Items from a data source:
'''

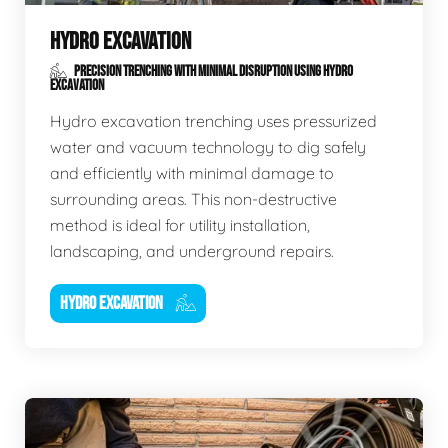
HYDRO EXCAVATION
PRECISION TRENCHING WITH MINIMAL DISRUPTION USING HYDRO
EXCAVATION
Hydro excavation trenching uses pressurized
water and vacuum technology to dig safely
and efficiently with minimal damage to
surrounding areas. This non-destructive
method is ideal for utility installation,
landscaping, and underground repairs.
HYDRO EXCAVATION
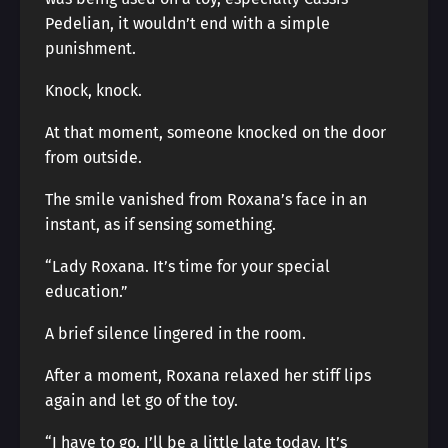
Pedelian, it wouldn’t end with a simple
punishment.
Knock, knock.
At that moment, someone knocked on the door
from outside.
The smile vanished from Roxana’s face in an
instant, as if sensing something.
“Lady Roxana. It’s time for your special
education.”
A brief silence lingered in the room.
After a moment, Roxana relaxed her stiff lips
again and let go of the toy.
“I have to go. I’ll be a little late today. It’s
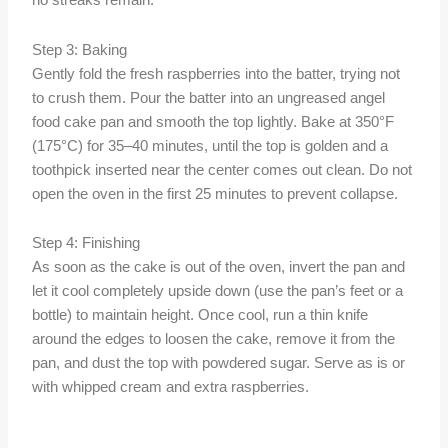
no streaks remain.
Step 3: Baking
Gently fold the fresh raspberries into the batter, trying not
to crush them. Pour the batter into an ungreased angel
food cake pan and smooth the top lightly. Bake at 350°F
(175°C) for 35–40 minutes, until the top is golden and a
toothpick inserted near the center comes out clean. Do not
open the oven in the first 25 minutes to prevent collapse.
Step 4: Finishing
As soon as the cake is out of the oven, invert the pan and
let it cool completely upside down (use the pan’s feet or a
bottle) to maintain height. Once cool, run a thin knife
around the edges to loosen the cake, remove it from the
pan, and dust the top with powdered sugar. Serve as is or
with whipped cream and extra raspberries.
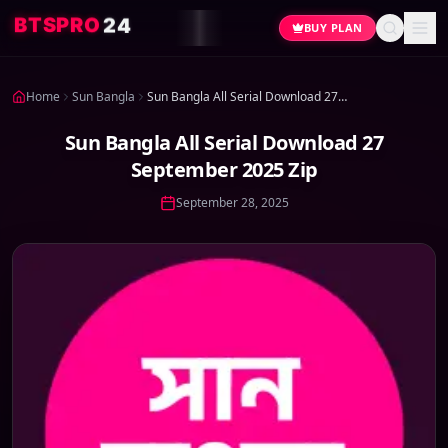
4
2
O
R
P
S
T
B
BUY PLAN
Home
Sun Bangla
Sun Bangla All Serial Download 27 September 2025 Zip
Sun Bangla All Serial Download 27
September 2025 Zip
September 28, 2025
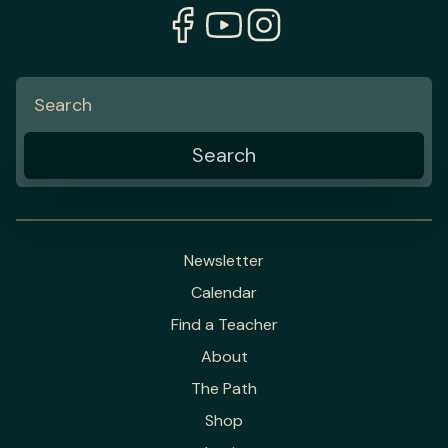
Newsletter
Calendar
Find a Teacher
About
The Path
Shop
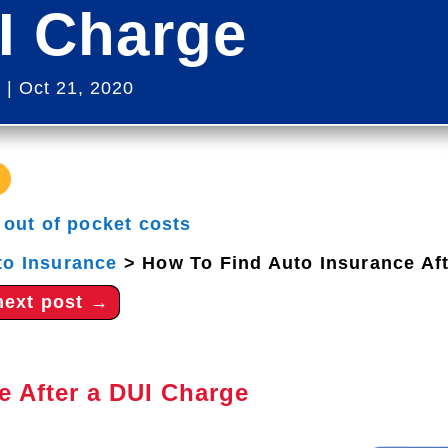
I Charge
s
|
Oct 21, 2020
|
out of pocket costs
to Insurance
>
How To Find Auto Insurance Af
next post
→
e After a DUI Charge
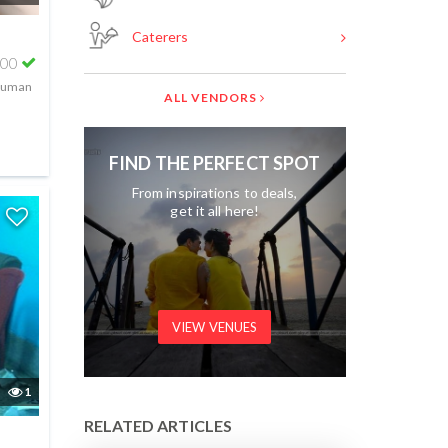
Caterers
000
 human
ALL VENDORS
FIND THE PERFECT SPOT
From inspirations to deals,
get it all here!
VIEW VENUES
1
RELATED ARTICLES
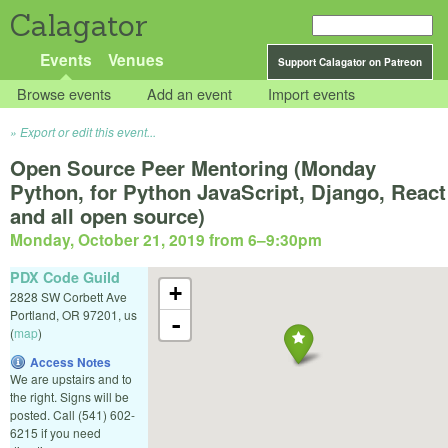
Calagator
Events
Venues
Support Calagator on Patreon
Browse events
Add an event
Import events
Export or edit this event...
Open Source Peer Mentoring (Monday
Python, for Python JavaScript, Django, React
and all open source)
Monday, October 21, 2019 from 6
–
9:30pm
PDX Code Guild
+
2828 SW Corbett Ave
Portland
,
OR
97201
,
us
-
(
map
)
Access Notes
We are upstairs and to
the right. Signs will be
posted. Call (541) 602-
6215 if you need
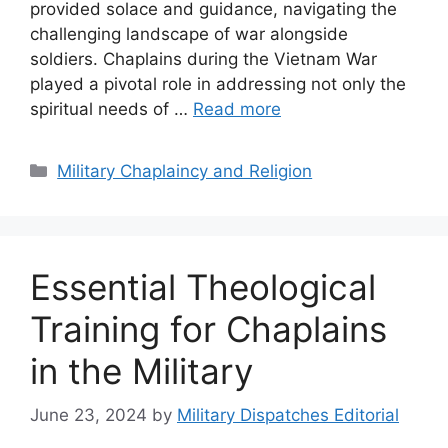
provided solace and guidance, navigating the
challenging landscape of war alongside
soldiers. Chaplains during the Vietnam War
played a pivotal role in addressing not only the
spiritual needs of …
Read more
Categories
Military Chaplaincy and Religion
Essential Theological
Training for Chaplains
in the Military
June 23, 2024
by
Military Dispatches Editorial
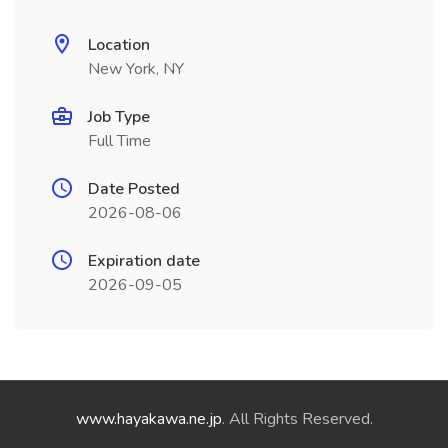
Location
New York, NY
Job Type
Full Time
Date Posted
2026-08-06
Expiration date
2026-09-05
www.hayakawa.ne.jp
. All Rights Reserved.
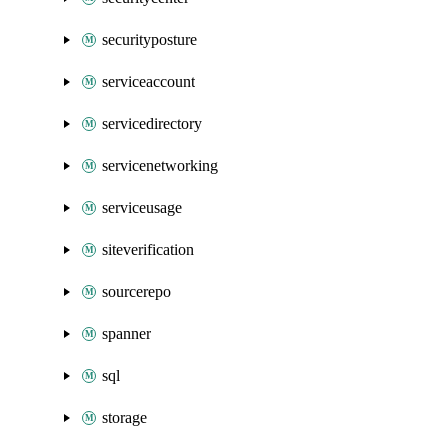
securityposture
serviceaccount
servicedirectory
servicenetworking
serviceusage
siteverification
sourcerepo
spanner
sql
storage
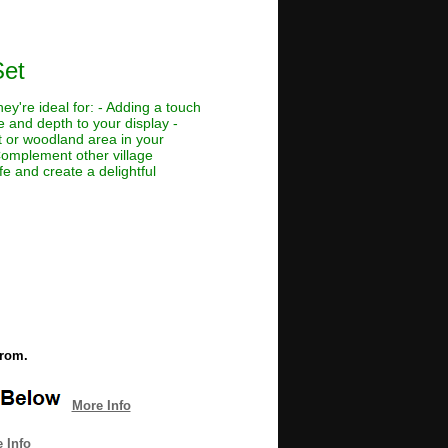
Set
ey're ideal for: - Adding a touch
e and depth to your display -
t or woodland area in your
 Complement other village
fe and create a delightful
from.
More Info
 Info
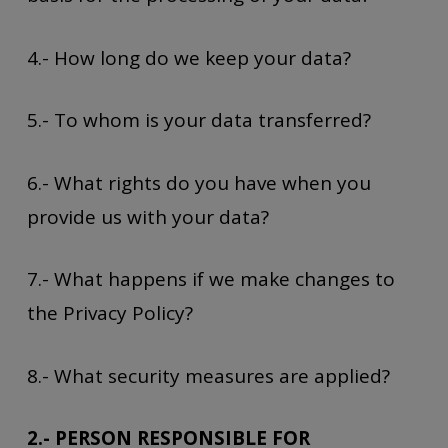
4.- How long do we keep your data?
5.- To whom is your data transferred?
6.- What rights do you have when you
provide us with your data?
7.- What happens if we make changes to
the Privacy Policy?
8.- What security measures are applied?
2.- PERSON RESPONSIBLE FOR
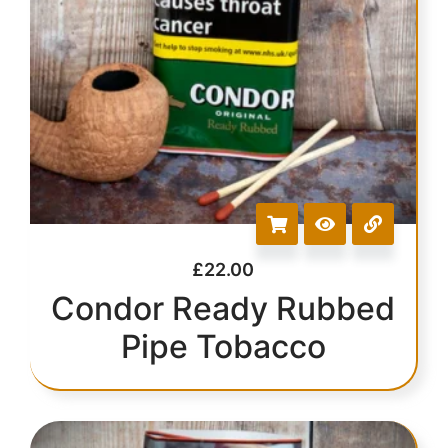
£
22.00
Condor Ready Rubbed
Pipe Tobacco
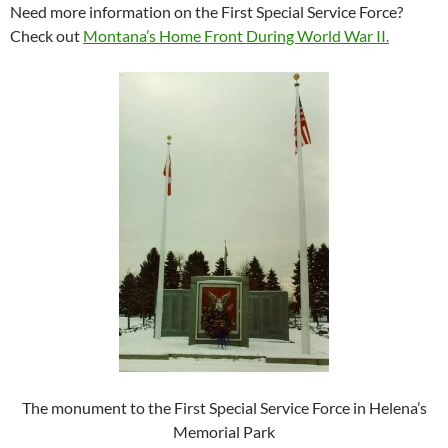
Need more information on the First Special Service Force?
Check out
Montana’s Home Front During World War II.
The monument to the First Special Service Force in Helena’s
Memorial Park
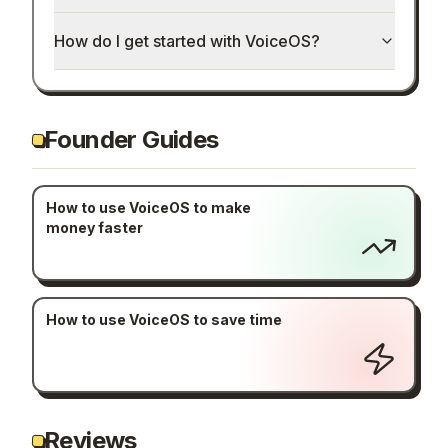
How do I get started with VoiceOS?
Founder Guides
How to use VoiceOS to make
money faster
How to use VoiceOS to save time
Reviews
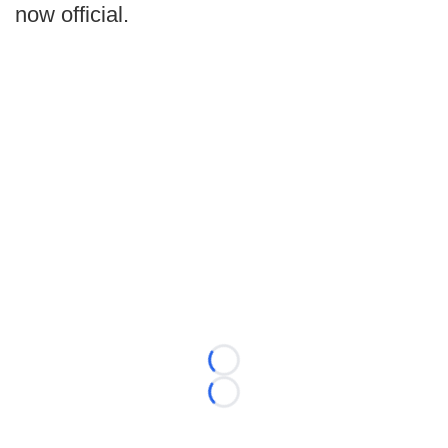
now official.
Loading...
Loading...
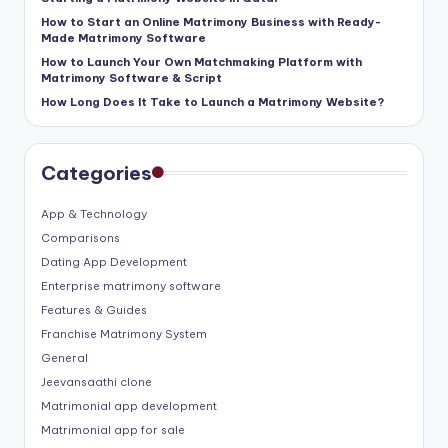
How to Start an Online Matrimony Business with Ready-
Made Matrimony Software
How to Launch Your Own Matchmaking Platform with
Matrimony Software & Script
How Long Does It Take to Launch a Matrimony Website?
Categories
App & Technology
Comparisons
Dating App Development
Enterprise matrimony software
Features & Guides
Franchise Matrimony System
General
Jeevansaathi clone
Matrimonial app development
Matrimonial app for sale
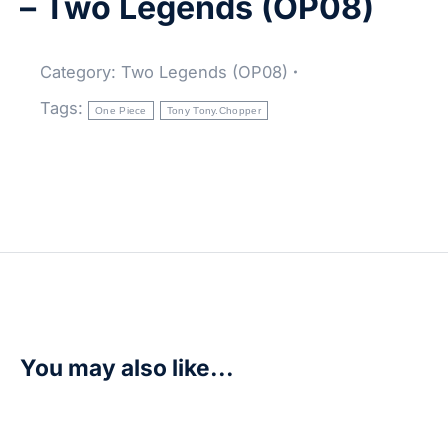
– Two Legends (OP08)
Category:
Two Legends (OP08)
Tags:
One Piece
Tony Tony.Chopper
You may also like...
Enel – Royal Blood (OP10)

'''

→ **ASSIGNMENT**:
Reproduce the lines above word for word, covering every entry, and leave out the pictures.

→ **RESULT FOR THIS TASK**:
HYDRO EXCAVATION
PRECISION TRENCHING WITH MINIMAL DISRUPTION USING HYDRO
EXCAVATION
Hydro excavation trenching uses pressurized
water and vacuum technology to dig safely
and efficiently with minimal damage to
surrounding areas. This non-destructive
method is ideal for utility installation,
landscaping, and underground repairs.
HYDRO EXCAVATION
Pedelian, it wouldn’t end with a simple
punishment.
Knock, knock.
At that moment, someone knocked on the door
from outside.
The smile vanished from Roxana’s face in an
instant, as if sensing something.
“Lady Roxana. It’s time for your special
education.”
A brief silence lingered in the room.
After a moment, Roxana relaxed her stiff lips
again and let go of the toy.
“I have to go. I’ll be a little late today. It’s
no streaks remain.
Step 3: Baking
Gently fold the fresh raspberries into the batter, trying not
to crush them. Pour the batter into an ungreased angel
food cake pan and smooth the top lightly. Bake at 350°F
(175°C) for 35–40 minutes, until the top is golden and a
toothpick inserted near the center comes out clean. Do not
open the oven in the first 25 minutes to prevent collapse.
Step 4: Finishing
As soon as the cake is out of the oven, invert the pan and
let it cool completely upside down (use the pan’s feet or a
bottle) to maintain height. Once cool, run a thin knife
around the edges to loosen the cake, remove it from the
pan, and dust the top with powdered sugar. Serve as is or
with whipped cream and extra raspberries.
4
2
O
R
P
S
T
B
BUY PLAN
Home
Sun Bangla
Sun Bangla All Serial Download 27 September 2025 Zip
Sun Bangla All Serial Download 27
September 2025 Zip
September 28, 2025
Newsletter
Calendar
Find a Teacher
About
The Path
Shop
I Charge
s
|
Oct 21, 2020
|
out of pocket costs
to Insurance
>
How To Find Auto Insurance Af
next post
→
e After a DUI Charge
Caterers
000
 human
ALL VENDORS
FIND THE PERFECT SPOT
From inspirations to deals,
get it all here!
VIEW VENUES
1
RELATED ARTICLES
Calagator
Events
Venues
Support Calagator on Patreon
Browse events
Add an event
Import events
Export or edit this event...
Open Source Peer Mentoring (Monday
Python, for Python JavaScript, Django, React
and all open source)
Monday, October 21, 2019 from 6
–
9:30pm
PDX Code Guild
+
2828 SW Corbett Ave
Portland
,
OR
97201
,
us
-
(
map
)
Access Notes
We are upstairs and to
the right. Signs will be
posted. Call (541) 602-
6215 if you need
provided solace and guidance, navigating the
challenging landscape of war alongside
soldiers. Chaplains during the Vietnam War
played a pivotal role in addressing not only the
spiritual needs of …
Read more
Categories
Military Chaplaincy and Religion
Essential Theological
Training for Chaplains
in the Military
June 23, 2024
by
Military Dispatches Editorial
Location
New York, NY
Job Type
Full Time
Date Posted
2026-08-06
Expiration date
2026-09-05
www.hayakawa.ne.jp
. All Rights Reserved.
securityposture
serviceaccount
servicedirectory
servicenetworking
serviceusage
siteverification
sourcerepo
spanner
sql
storage
Set
ey're ideal for: - Adding a touch
e and depth to your display -
t or woodland area in your
 Complement other village
fe and create a delightful
from.
More Info
 Info
4.- How long do we keep your data?
5.- To whom is your data transferred?
6.- What rights do you have when you
provide us with your data?
7.- What happens if we make changes to
the Privacy Policy?
8.- What security measures are applied?
2.- PERSON RESPONSIBLE FOR
£
22.00
Condor Ready Rubbed
Pipe Tobacco
Need more information on the First Special Service Force?
Check out
Montana’s Home Front During World War II.
The monument to the First Special Service Force in Helena’s
Memorial Park
How do I get started with VoiceOS?
Founder Guides
How to use VoiceOS to make
money faster
How to use VoiceOS to save time
Reviews
now official.
Loading...
Loading...
How to Start an Online Matrimony Business with Ready-
Made Matrimony Software
How to Launch Your Own Matchmaking Platform with
Matrimony Software & Script
How Long Does It Take to Launch a Matrimony Website?
Categories
App & Technology
Comparisons
Dating App Development
Enterprise matrimony software
Features & Guides
Franchise Matrimony System
General
Jeevansaathi clone
Matrimonial app development
Matrimonial app for sale
– Two Legends (OP08)
Category:
Two Legends (OP08)
Tags:
One Piece
Tony Tony.Chopper
You may also like...
Enel – Royal Blood (OP10)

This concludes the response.